Thyroid cancer exhibits pronounced cellular heterogeneity, yet the mechanisms underlying epithelial-mesenchymal transition (EMT) and tumor microenvironment (TME) remodeling remain incompletely understood. In this study, single-cell RNA sequencing of 92,849 cells from 20 thyroid tissue samples derived from underage and adult patients was performed to systematically characterize immune and epithelial heterogeneity through cell type annotation, subclustering, and functional enrichment analyses. A total of 26 distinct cell clusters were identified, encompassing immune and stromal compartments, with notable age- and stage-specific differences in T cell, epithelial, and macrophage subsets. EMT-high tumors were characterized by stromal enrichment, immune suppression, and transcriptional activation of canonical EMT drivers, including TGFB1, SNAI1/2, TWIST1/2, and ZEB1/2. Functional validation demonstrated that shRNA-mediated knockdown of PHTF2 or SNAI1 in TPC-1 and KTC1 cell lines significantly inhibited proliferation and clonogenic capacity, accompanied by upregulation of CDH1 and downregulation of multiple EMT-associated genes.

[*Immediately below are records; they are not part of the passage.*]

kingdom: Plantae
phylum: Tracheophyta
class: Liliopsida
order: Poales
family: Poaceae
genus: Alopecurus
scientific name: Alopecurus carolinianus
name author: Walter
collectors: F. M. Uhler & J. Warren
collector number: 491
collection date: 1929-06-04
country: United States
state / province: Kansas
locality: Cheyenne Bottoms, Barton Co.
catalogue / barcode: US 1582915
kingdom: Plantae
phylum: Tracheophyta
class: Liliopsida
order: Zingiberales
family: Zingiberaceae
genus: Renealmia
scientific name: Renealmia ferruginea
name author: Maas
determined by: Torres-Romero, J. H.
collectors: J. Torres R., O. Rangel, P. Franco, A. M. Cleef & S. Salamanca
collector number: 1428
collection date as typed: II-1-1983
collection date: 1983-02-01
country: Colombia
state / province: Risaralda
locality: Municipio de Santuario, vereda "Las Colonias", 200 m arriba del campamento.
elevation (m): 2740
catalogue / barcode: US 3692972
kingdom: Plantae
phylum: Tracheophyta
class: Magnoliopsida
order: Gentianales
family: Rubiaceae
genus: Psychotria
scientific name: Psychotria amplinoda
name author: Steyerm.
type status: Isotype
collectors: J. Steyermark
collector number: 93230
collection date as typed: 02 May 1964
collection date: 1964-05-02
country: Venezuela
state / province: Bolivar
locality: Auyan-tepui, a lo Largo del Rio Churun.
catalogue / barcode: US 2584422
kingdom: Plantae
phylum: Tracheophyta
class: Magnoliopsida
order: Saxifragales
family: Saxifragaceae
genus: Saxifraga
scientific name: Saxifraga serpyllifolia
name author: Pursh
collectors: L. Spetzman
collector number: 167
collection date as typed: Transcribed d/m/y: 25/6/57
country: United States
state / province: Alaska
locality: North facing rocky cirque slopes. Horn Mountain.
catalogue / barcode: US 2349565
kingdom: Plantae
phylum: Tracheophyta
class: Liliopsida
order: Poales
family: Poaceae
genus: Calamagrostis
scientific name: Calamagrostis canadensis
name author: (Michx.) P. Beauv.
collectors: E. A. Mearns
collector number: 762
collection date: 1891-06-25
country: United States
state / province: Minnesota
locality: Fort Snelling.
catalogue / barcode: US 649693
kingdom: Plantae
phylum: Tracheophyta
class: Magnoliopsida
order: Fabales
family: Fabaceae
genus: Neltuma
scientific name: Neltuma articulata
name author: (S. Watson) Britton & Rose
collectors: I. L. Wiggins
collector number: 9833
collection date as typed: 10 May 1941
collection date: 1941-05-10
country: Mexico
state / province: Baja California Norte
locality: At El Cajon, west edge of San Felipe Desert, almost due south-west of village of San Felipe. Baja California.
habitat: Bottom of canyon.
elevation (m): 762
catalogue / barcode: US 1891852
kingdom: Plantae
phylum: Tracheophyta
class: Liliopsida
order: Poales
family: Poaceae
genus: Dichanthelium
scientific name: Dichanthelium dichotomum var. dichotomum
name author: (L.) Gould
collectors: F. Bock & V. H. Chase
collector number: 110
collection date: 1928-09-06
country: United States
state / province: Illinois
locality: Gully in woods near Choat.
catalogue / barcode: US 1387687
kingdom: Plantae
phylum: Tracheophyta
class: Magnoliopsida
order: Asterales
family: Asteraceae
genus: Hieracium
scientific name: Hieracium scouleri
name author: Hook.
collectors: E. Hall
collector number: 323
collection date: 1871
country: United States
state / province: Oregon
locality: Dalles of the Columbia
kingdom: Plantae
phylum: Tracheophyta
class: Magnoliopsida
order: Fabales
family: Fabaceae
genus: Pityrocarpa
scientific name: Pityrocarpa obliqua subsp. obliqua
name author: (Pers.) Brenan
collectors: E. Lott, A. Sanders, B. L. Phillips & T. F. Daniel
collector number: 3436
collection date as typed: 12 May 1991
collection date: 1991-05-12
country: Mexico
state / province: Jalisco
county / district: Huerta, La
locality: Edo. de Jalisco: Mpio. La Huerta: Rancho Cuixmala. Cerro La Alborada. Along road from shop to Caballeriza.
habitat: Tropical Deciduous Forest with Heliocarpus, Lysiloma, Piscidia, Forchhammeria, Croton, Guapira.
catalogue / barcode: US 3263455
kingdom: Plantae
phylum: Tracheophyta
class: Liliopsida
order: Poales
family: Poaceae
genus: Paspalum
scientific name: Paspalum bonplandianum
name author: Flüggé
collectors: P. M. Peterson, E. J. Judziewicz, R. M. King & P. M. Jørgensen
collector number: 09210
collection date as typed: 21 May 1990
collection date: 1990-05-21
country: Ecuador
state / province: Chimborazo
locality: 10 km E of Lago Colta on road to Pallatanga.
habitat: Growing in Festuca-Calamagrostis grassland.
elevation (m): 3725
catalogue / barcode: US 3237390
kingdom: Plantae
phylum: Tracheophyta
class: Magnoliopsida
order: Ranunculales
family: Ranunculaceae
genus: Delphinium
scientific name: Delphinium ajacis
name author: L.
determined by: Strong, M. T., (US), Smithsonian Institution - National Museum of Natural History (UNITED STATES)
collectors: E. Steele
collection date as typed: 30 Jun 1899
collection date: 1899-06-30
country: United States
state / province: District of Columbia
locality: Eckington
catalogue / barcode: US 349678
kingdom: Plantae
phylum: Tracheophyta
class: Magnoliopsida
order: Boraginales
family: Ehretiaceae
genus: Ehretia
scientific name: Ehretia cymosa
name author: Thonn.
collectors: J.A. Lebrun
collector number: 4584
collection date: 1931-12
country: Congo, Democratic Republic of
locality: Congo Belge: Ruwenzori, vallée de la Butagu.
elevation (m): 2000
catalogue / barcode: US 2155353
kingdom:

Furthermore, EMT-high tumors exhibited distinct drug sensitivity profiles, including reduced responsiveness to conventional chemotherapeutics and increased sensitivity to agents such as camptothecin and dabrafenib. Collectively, these findings identify PHTF2 and SNAI1 as key regulators of EMT and tumor cell proliferation in thyroid cancer, and suggest that EMT-driven TME remodeling contributes to immune evasion and therapeutic resistance, thereby revealing EMT-associated vulnerabilities as potential targets for precision therapy.